30 Years Ago: My WSJ Bash on “Bureaucratic Carpet Bombing”

The Wall Street Journal
July 1, 1996
Bureaucratic Carpet Bombing
By James Bovard

The Office of Federal Contract Compliance Programs, a little known but extremely powerful branch of the Department of Labor, is America’s premier racial racketeering agency. OFCCP Director Shirley Wilcher declared last year, in the settlement of a case involving a California computer chip manufacturer, “Enforcement of equality in the work place includes penalties to deter violations and to get results as quickly and efficiently as the law permits.” Not equality of opportunity — not equal chances for equal talent — but equality, plain and simple, by hook or by crook.

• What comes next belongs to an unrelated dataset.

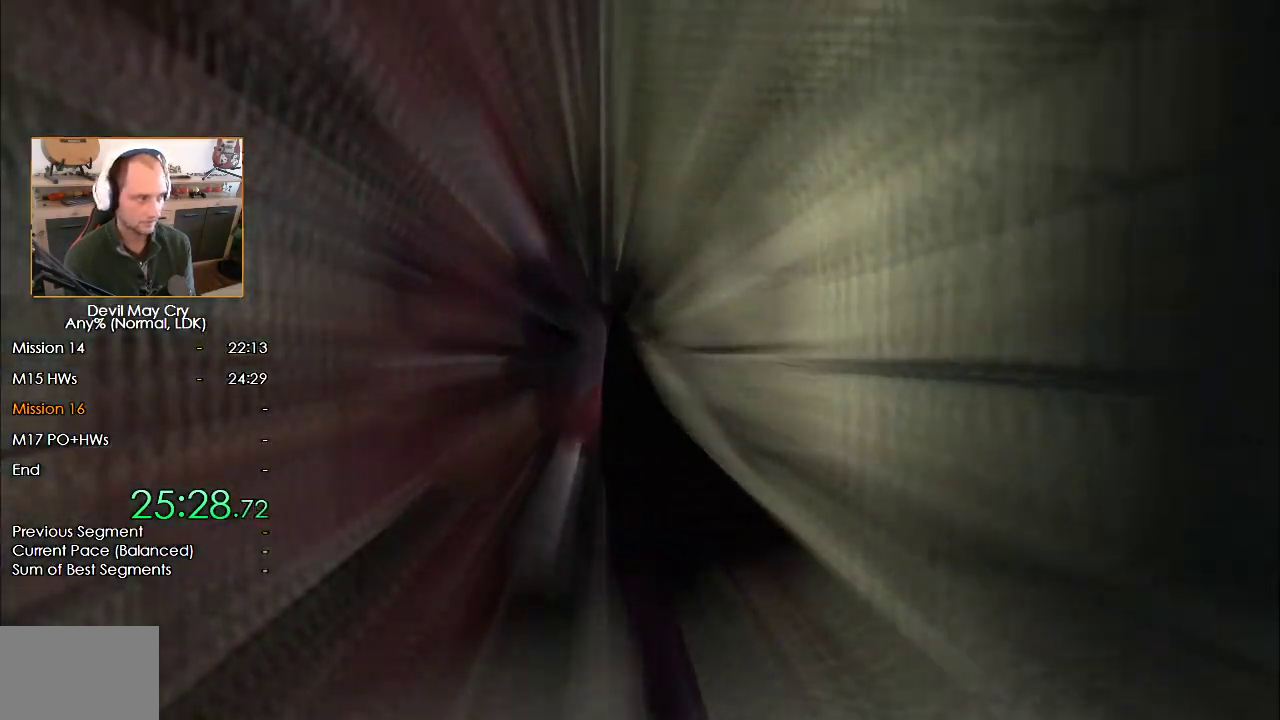
{"buttons": [], "left_stick": "center", "right_stick": "center", "button_events": [[17, "A", "down"], [83, "A", "up"], [167, "A", "down"], [233, "A", "up"], [300, "A", "down"], [367, "A", "up"], [433, "A", "down"], [483, "A", "up"]]}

The OFCCP enforces affirmative action obligations on federal contractors. For many products, the federal government is a monopoly buyer; private companies that produce those products have
a choice of meeting the government’s demands or perishing. More than 200,000 companies and institutions with more than 25 million employees are subject to the OFCCP’s racial and gender
dictates. The OFCCP’s more than 500 compliance officers conduct over 4,000 compliance reviews a year.

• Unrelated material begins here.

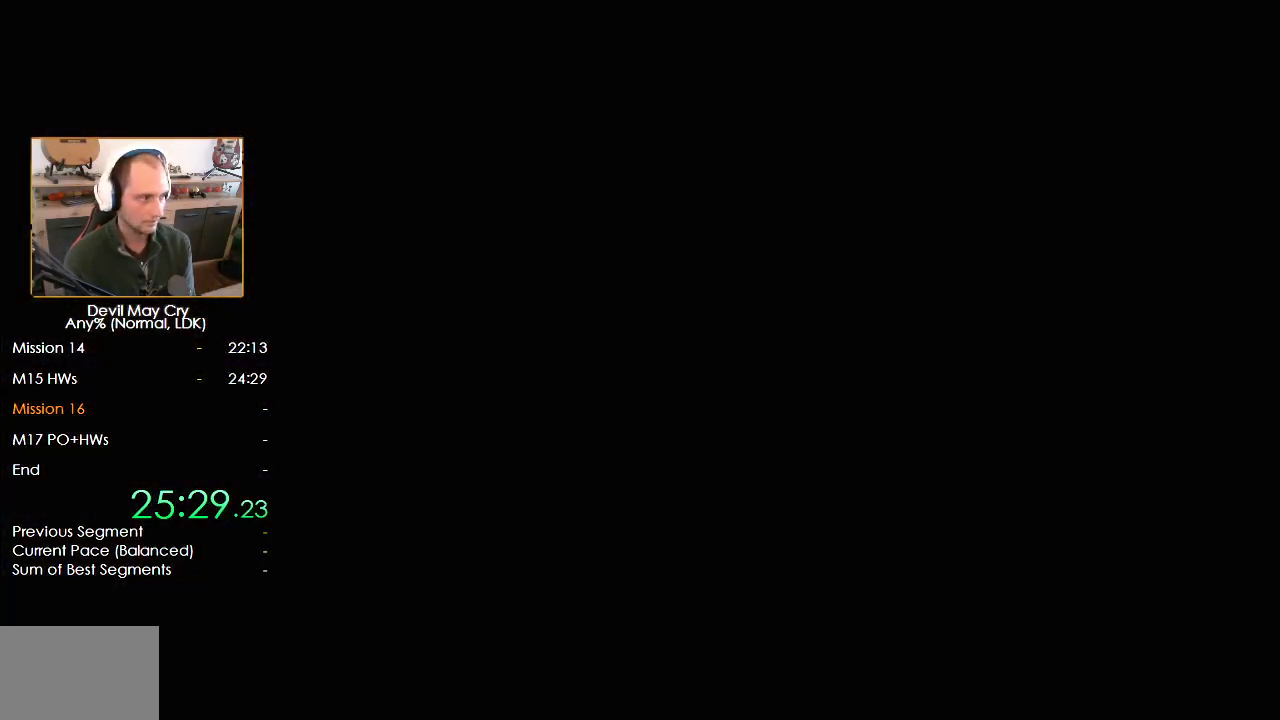
{"buttons": [], "left_stick": "center", "right_stick": "center", "button_events": [[33, "A", "down"], [100, "A", "up"], [183, "A", "down"], [233, "A", "up"]]}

“The OFCCP as it now operates is a racial spoils system,” says Peter Kirsanow, a Cleveland labor lawyer. “For a long time we just called them the Office of Racial, Sexual and Ethnic Engineering.”
According to former OFCCP Director Ellen Shong Bergman, the agency’s officers are sometimes guilty of “attempted extortion” in their threats against businesses that fail to hire and promote
sufficient minorities and women.

The OFCCP’s routine methods amount to bureaucratic carpet bombing. Jennifer Taylor, personnel director of City Utilities of Springfield, Mo., testified to the House Committee on Economic and Educational Opportunities on Feb. 29 about the nightmare OFCCP audit her company experienced last year. An OFCCP compliance officer descended upon the company and spent
almost an entire year going through its files. The official demanded “documentation and reasons why virtually every minority and female considered for promotion and new hire was not selected
for nearly every opening,” Ms. Taylor testified. Though the company had roughly the same proportion of minorities on its payroll as in the local labor market, the OFCCP demanded that the
company in the future recruit from the Kansas City area — 170 miles away.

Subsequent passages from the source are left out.